Aujourd'hui, il ne suffit plus de se dire "il y a une aide". La vraie question à se poser est : combien va réellement me coûter ce recrutement, sur un an… puis sur toute la durée du contrat ?
Depuis le 8 mars 2026*, les règles ont été revues. Et elles sont devenues plus fines. Le montant de l'aide dépend désormais de trois éléments : la taille de l'entreprise, le niveau du diplôme préparé et, pour les plus grandes structures, le respect d'objectifs d'alternance.
1. Ce qui change en 2026
Avant le 8 mars 2026, il existait une aide unique de 5 000 €, accessible aux entreprises de moins de 250 salariés pour les niveaux CAP à Bac (niveaux 3 et 4). Pour les niveaux supérieurs et les grandes entreprises, aucune aide n'était prévue ce qui créait une période d'incertitude depuis le 1er janvier 2026.

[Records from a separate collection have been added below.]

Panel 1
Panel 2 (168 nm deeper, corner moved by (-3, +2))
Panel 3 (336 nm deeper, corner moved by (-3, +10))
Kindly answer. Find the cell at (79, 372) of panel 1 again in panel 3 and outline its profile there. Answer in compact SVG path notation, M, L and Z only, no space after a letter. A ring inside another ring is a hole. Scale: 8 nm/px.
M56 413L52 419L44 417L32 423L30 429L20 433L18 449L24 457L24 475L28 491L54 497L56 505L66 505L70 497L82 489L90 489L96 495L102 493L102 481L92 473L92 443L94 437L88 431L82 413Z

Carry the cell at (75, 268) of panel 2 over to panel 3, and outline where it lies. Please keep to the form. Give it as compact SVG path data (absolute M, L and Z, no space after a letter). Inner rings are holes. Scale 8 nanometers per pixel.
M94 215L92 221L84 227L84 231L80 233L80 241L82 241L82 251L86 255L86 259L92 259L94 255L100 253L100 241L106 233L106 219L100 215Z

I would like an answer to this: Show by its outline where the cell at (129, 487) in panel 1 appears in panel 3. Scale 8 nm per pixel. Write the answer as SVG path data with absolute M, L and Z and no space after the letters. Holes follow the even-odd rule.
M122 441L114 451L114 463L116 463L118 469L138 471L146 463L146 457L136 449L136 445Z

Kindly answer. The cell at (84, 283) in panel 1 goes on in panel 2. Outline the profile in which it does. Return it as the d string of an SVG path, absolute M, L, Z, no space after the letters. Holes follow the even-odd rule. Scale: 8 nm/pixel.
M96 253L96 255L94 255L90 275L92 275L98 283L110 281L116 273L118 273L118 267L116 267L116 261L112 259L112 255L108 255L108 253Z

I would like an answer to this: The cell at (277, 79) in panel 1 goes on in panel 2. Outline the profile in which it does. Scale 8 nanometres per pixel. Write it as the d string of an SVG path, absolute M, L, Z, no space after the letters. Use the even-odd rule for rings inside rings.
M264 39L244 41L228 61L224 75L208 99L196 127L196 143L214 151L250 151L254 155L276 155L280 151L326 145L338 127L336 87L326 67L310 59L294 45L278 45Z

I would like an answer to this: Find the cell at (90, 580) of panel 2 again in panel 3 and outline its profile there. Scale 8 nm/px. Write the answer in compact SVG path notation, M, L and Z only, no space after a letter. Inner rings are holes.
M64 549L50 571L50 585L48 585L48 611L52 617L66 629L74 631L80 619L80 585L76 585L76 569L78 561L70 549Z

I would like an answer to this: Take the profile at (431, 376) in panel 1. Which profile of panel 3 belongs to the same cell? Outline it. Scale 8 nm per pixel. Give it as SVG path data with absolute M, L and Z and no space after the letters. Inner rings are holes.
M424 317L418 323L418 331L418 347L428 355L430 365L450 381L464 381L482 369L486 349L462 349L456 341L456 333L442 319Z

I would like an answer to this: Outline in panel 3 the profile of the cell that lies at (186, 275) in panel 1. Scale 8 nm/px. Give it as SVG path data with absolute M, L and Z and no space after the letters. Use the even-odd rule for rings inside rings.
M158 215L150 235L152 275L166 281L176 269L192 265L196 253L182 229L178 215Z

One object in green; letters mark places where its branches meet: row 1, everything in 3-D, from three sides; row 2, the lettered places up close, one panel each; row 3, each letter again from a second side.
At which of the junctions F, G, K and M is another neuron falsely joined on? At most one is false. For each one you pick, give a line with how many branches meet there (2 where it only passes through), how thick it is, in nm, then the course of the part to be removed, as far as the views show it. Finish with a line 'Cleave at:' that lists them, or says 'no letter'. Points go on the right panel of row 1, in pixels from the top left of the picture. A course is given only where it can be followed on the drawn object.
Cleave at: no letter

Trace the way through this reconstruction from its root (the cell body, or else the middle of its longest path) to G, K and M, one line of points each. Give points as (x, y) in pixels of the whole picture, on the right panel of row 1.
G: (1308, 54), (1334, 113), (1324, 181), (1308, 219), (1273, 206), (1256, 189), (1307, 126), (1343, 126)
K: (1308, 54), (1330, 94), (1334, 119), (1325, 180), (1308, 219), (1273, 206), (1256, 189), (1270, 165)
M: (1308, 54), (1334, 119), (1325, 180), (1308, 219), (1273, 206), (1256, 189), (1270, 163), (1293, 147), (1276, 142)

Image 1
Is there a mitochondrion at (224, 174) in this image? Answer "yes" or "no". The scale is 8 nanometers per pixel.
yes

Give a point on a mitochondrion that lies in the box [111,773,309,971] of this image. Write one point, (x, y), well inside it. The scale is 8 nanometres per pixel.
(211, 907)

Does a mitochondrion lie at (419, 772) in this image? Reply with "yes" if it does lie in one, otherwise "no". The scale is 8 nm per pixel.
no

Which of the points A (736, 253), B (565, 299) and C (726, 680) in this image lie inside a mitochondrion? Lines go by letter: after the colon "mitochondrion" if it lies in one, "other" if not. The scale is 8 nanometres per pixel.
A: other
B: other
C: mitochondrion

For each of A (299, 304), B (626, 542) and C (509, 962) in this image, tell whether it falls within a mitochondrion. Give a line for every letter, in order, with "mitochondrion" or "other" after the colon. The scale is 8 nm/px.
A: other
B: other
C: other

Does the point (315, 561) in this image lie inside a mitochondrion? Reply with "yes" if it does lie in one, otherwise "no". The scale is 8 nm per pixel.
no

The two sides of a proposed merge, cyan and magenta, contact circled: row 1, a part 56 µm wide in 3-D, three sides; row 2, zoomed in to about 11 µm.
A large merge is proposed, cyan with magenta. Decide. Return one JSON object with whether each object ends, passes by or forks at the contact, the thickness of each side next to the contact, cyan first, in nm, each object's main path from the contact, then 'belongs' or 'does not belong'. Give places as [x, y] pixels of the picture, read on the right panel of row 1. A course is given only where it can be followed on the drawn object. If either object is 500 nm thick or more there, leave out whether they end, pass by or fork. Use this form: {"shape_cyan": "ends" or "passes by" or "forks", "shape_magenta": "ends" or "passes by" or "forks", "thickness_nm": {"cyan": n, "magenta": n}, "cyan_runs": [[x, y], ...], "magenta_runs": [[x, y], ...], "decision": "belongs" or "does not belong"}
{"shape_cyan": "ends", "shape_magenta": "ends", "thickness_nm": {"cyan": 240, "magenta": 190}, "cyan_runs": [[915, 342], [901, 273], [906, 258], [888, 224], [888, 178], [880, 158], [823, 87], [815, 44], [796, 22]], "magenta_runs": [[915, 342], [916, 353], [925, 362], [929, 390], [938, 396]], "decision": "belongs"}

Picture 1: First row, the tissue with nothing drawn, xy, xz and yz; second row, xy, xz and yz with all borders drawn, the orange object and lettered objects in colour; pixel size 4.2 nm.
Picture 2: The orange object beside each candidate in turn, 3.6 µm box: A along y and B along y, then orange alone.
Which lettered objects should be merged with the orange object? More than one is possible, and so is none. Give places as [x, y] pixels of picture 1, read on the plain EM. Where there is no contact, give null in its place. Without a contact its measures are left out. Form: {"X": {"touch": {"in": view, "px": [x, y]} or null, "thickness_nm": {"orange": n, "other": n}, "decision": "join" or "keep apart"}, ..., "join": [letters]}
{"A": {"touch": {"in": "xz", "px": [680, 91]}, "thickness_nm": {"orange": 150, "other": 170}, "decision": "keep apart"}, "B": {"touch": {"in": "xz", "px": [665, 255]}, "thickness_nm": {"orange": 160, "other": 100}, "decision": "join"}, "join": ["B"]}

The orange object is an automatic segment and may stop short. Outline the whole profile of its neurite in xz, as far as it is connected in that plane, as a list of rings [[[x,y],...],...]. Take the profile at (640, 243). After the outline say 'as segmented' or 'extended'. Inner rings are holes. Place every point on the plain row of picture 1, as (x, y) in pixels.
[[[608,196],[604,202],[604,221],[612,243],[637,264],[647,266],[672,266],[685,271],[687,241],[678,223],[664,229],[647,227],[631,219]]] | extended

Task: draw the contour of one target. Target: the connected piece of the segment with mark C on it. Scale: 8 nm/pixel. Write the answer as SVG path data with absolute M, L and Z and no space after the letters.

Depuis le décret n° 2026-168 du 6 mars 2026, le système distingue deux logiques.
D'un côté, l'aide unique, réservée aux entreprises de moins de 250 salariés pour les niveaux CAP à Bac (niveaux 3-4). Le montant reste de 5 000 €.
De l'autre, une aide exceptionnelle, qui s'applique aux niveaux supérieurs (Bac+2 à Bac+5) et aux entreprises de plus de 250 salariés pour tous les niveaux, avec des montants dégressifs.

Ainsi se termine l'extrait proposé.